Chalmers’ multi-billion-dollar US super tax motivation

There is a good reason why the Treasurer, Jim Chalmers, said he would be raising issues with section 899 of the Trump Administration’s One Big Beautiful Bill with his US counterpart – the billions of dollars of exposure to US assets held by Australian superannuation funds.
Chalmers said ahead of a telephone conversation with US Treasury Secretary, Scott Bessant, that he would be raising section 899 of the US bill because it posed risk to Australian investments in the US.
“I intend to raise section 899 of the so‑called One Big Beautiful Bill, which does pose a risk to the very substantial investments that Australians, particularly Australian super funds but also the Future Fund and other institutional investors are making in the US,” Chalmers said.
“That flow of investment is a really important part of the mutually beneficial two‑way economic relationship.”
The magnitude of the potential impact of the US legislation was laid bare earlier this year by industry superannuation funds which attended the Australian Superannuation Investment Summit in the US, in February.
Answering questions on notice from the Senate Economics References Committee, Australia’s largest industry fund, AustralianSuper, justified its attendance at the summit by referencing the scale of its investment in the US.
“The US is AustralianSuper’s largest investment market outside of Australia. AustralianSuper has an overseas office located in New York. Currently the fund invests more than US$80 billion of members’ assets in the US market, and this is expected to grow significantly in the future,” the fund said.

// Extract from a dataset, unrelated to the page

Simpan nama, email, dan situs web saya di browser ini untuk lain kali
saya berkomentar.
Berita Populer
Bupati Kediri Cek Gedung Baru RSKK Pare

Other major funds including Cbus and Aware Super gave similar explanations for their attendance the US with Aware Super stating that its diversified global investment strategy includes direct and indirect investments across multiple asset classes.
“The US is the second largest geographic exposure in our investment portfolio,” the Aware Super response said.

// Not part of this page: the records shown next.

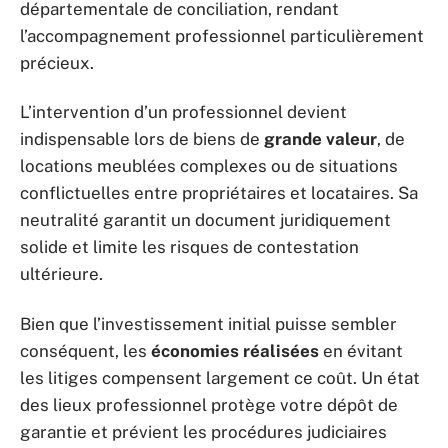
départementale de conciliation, rendant
l’accompagnement professionnel particulièrement
précieux.
L’intervention d’un professionnel devient
indispensable lors de biens de
grande valeur
, de
locations meublées complexes ou de situations
conflictuelles entre propriétaires et locataires. Sa
neutralité garantit un document juridiquement
solide et limite les risques de contestation
ultérieure.
Bien que l’investissement initial puisse sembler
conséquent, les
économies réalisées
en évitant
les litiges compensent largement ce coût. Un état
des lieux professionnel protège votre dépôt de
garantie et prévient les procédures judiciaires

For its part, big hospitals sector fund, HESTA said it and its members “have significant portfolio exposure of more than $28 billion in the US including listed and unlisted investments”.
Section 899 of the US legislation imposes additional taxes on companies and investors from countries that the US deems to have punitive tax policies, with Australia being added to the list because of the so-called Google tax.

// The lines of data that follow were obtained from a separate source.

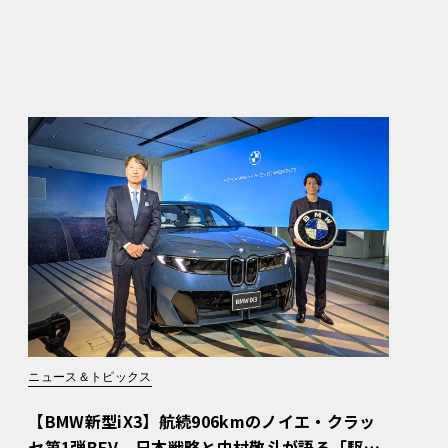
ニュース＆トピックス
【BMW新型iX3】航続906kmのノイエ・クラッ
セ第1弾BEV。日本戦略と中村敬斗が語る「駆け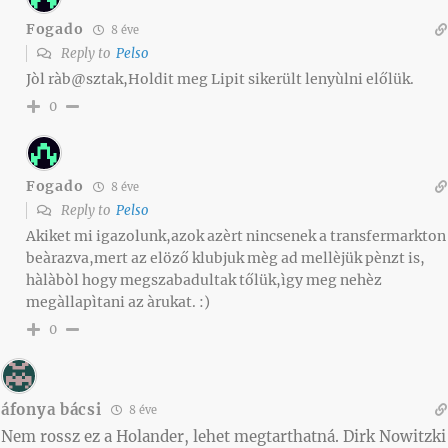
Fogado
8 éve
Reply to
Pelso
Jòl ràb@sztak,Holdit meg Lipit sikerült lenyùlni előlük.
0
Fogado
8 éve
Reply to
Pelso
Akiket mi igazolunk,azok azèrt nincsenek a transfermarkton
beàrazva,mert az elöző klubjuk mèg ad mellèjük pènzt is,
hàlàbòl hogy megszabadultak tőlük,ìgy meg nehèz
megàllapìtani az àrukat. :)
0
áfonya bácsi
8 éve
Nem rossz ez a Holander, lehet megtarthatná. Dirk Nowitzki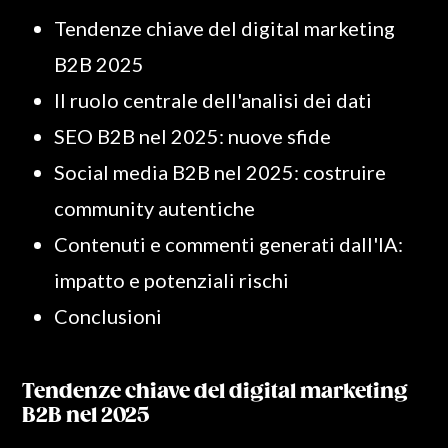
Tendenze chiave del digital marketing
B2B 2025
Il ruolo centrale dell'analisi dei dati
SEO B2B nel 2025: nuove sfide
Social media B2B nel 2025: costruire
community autentiche
Contenuti e commenti generati dall'IA:
impatto e potenziali rischi
Conclusioni
Tendenze chiave del digital marketing
B2B nel 2025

Has Aust Super been on the phone to Jim reminding him of all the donations that they send to the Labor Party?
If my super fund had the equivalent invested in “planet USA” as Aussie Super does, an amount that dwarfs many other super funds total AUM, I’d be pretty concerned if they didn’t have boots on the ground managing these vast sums and asset classes directly, not from an ivory tower in CBD Sydney or Melbourne.